Southern California water policy is looking like a game of speed chess right now. Amid the moves to supplement its Colorado River flow with extra water from Las Vegas and Imperial (agenda pdf), Met’s board also is considering spending money on cleaning up and reusing more of the sewage effluent Southern California currently dumps in the ocean. Here’s Matt Stevens’ take:
The Metropolitan Water District of Southern California is in talks with Los Angeles County sanitation districts about developing what could be one of the largest recycled water programs in the world.
In a committee meeting Monday, the agency’s staff presented the framework of a plan to purify and reuse as much as 168,000 acre-feet of water a year – enough to serve about twice that number of households for a year.
Doing so would require MWD to build a treatment plant and delivery facilities and comply with various environmental regulations. Officials say similar projects have cost about $1 billion.
Sewage recycling a shift?
Stevens and one of the board members he quotes call this a shift away from water importation for Met, but I’d argue that shift has been underway for nearly 20 years, since the development of Met’s “Integrated Resources Plan” in the mid-1990s. It was the IRP’s emphasis on more reuse, conjunctive groundwater management, and similar measures that positioned Met to successfully cope with the 2003 Department of the Interior decision to slash the agency’s Colorado River Aqueduct supplies. (Buy my book! As soon as I finish writing it! I’m almost done!)

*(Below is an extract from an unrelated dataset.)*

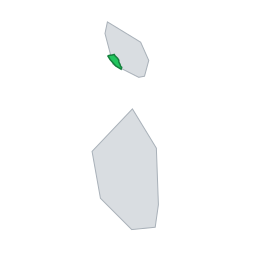 Sannat highlighted on a map of Malta, rotated 44°
{"feature_id": "MLT-5985", "entity_name": "Sannat", "entity_type": "state/province", "adm_level": 1, "iso_a3": "MLT", "parent_name": "Malta", "parent_adm1": "", "projection": "robinson", "projection_center": [14.254, 36.02], "detail": "fine", "context": "in_parent", "style": "filled", "palette": "green", "viewbox_px": 256, "rotation_deg": 44, "n_neighbors": 0, "source": "natural_earth", "source_scale": "10m", "svg_char_len": 562}
<svg xmlns="http://www.w3.org/2000/svg" viewBox="0 0 256 256"><g transform="rotate(44 128 128)"><path d="M216.5,180.5L201.2,198.5L157.0,197.7L118.4,169.8L117.9,111.2L162.4,122.8L203.1,162.0L216.5,180.5ZM100.5,84.1L73.1,92.6L45.8,76.0L39.5,66.0L77.5,57.5L96.0,65.0L103.9,79.3L100.5,84.1Z" fill="#d9dde1" stroke="#a8b0b8" stroke-width="1"/><path d="M82.2,90.5L76.0,91.9L67.5,91.2L63.6,90.2L64.0,88.8L65.8,86.7L67.0,84.7L68.6,85.1L72.1,85.1L74.2,85.6L75.7,87.0L77.9,87.7L79.9,88.8L81.3,88.7L82.2,90.5Z" fill="#22c55e" stroke="#15803d" stroke-width="1.5"/></g></svg>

But Southern California still dumps a lot of treated effluent into the ocean, so this option still leaves the region more room yet to move on the recycling front.
Met can just look to the remarkable success of one of its own member agencies — the Orange County Water District — in implementing the Groundwater Replenishment System.
While it’s been years since I was active in California water issues, my recollection was that historically Met was reluctant to get into recharge, leaving that issue to its member agencies, both for legal and financing reasons. Both the Central and West Basins are adjudicated and recharge of those basins is vested in the Water Replenishment District of Southern California (WRD), a separate legal entity. And, as the article points out, San Diego is likely to object to paying for recharge that benefits the LA area.
So while Met may provide some leadership in this area, I expect that the plans will ultimately have to be approved and financed by the relevant member agencies.